NovelToon NovelToon
The Fatalist: Legenda Para Nuswantarian

The Fatalist: Legenda Para Nuswantarian

Status: tamat
Genre:Tamat / Mengubah sejarah
Popularitas:3.3k
Nilai: 5
Nama Author: Jack The Writer

NOVEL INI SUDAH TAMAT.. DENGAN KISAH EPIKNYA YANG MEMBAGONGKAN..

NANTIKAN NOVEL SAYA SELANJUTNYA..

Karya ini diterbitkan atas izin NovelToon Jack The Writer, isi konten hanyalah pandangan pribadi pembuatnya, tidak mewakili NovelToon sendiri

ch 020_pernikahan

...___~V~___...

...PERNIKAHAN...

satu minggu kemudian setelah insiden..

Pernikahan Zares dan Kandita dilaksanakan di kuil desa yang kini hanya menyisakan reruntuhan.
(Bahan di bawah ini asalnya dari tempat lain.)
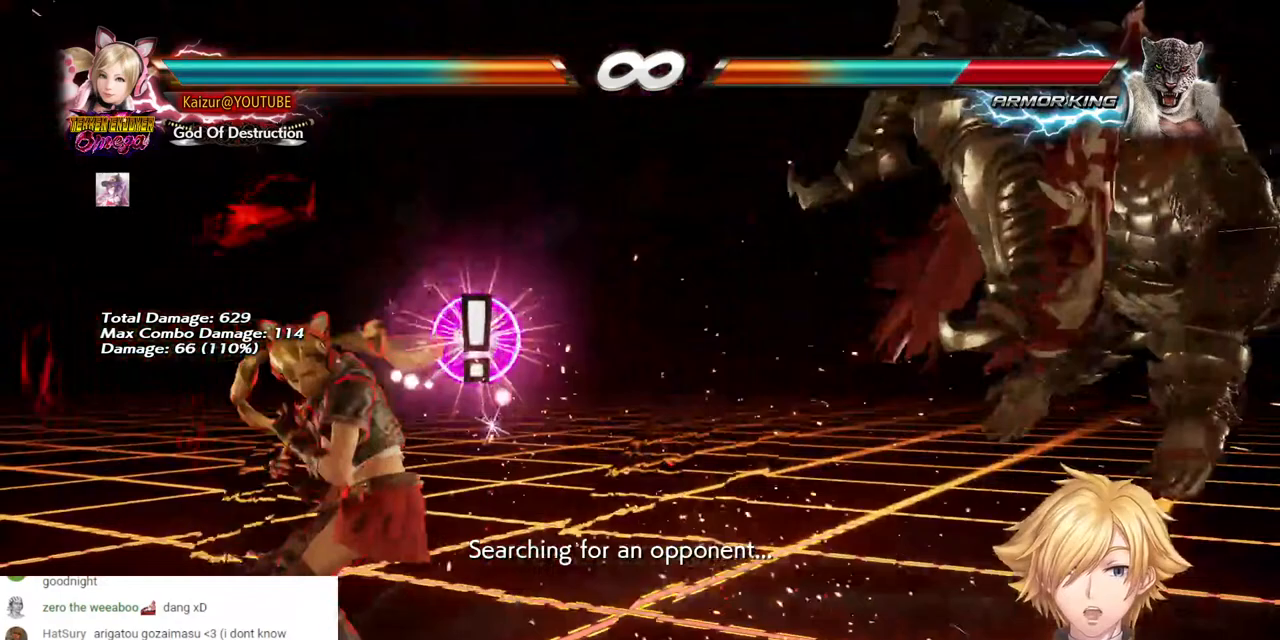
{"buttons": ["DPAD_RIGHT"], "left_stick": "center", "right_stick": "center", "events": [[100, "DPAD_RIGHT", "down"], [150, "DPAD_RIGHT", "up"], [233, "DPAD_RIGHT", "down"], [283, "DPAD_RIGHT", "up"], [350, "DPAD_RIGHT", "down"]]}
Di antara dinding-dinding yang rapuh, pernikahan mereka menjadi simbol harapan baru setelah kehancuran yang menyelimuti. Iring-iringan warga yang tersisa berjalan pelan, mengikuti langkah mereka yang penuh makna. Di tengah kerumunan, tampak ibu kandita dan adiknya serta kakaknya, yang baru saja kembali setelah mendengar kabar tersebut.

Wajah mereka yang penuh kecemasan kini berubah menjadi harapan, meski masih menyimpan luka yang mendalam.

Para Fatalis, yang datang, serta seorang pandita yang didatangkan dari kota Serabi, telah siap memimpin upacara.

Di tengah keheningan dan keindahan yang terpancar dari kuil yang hancur, pandita itu mulai membaca mantra-mantra sakral, mengiringi pernikahan yang begitu sederhana namun penuh makna. Zares dan Kandita saling berpandangan, di antara keramaian dan kesedihan yang tak terucapkan, mereka tahu bahwa ini adalah permulaan baru, meski dunia di sekitar mereka masih belum pulih.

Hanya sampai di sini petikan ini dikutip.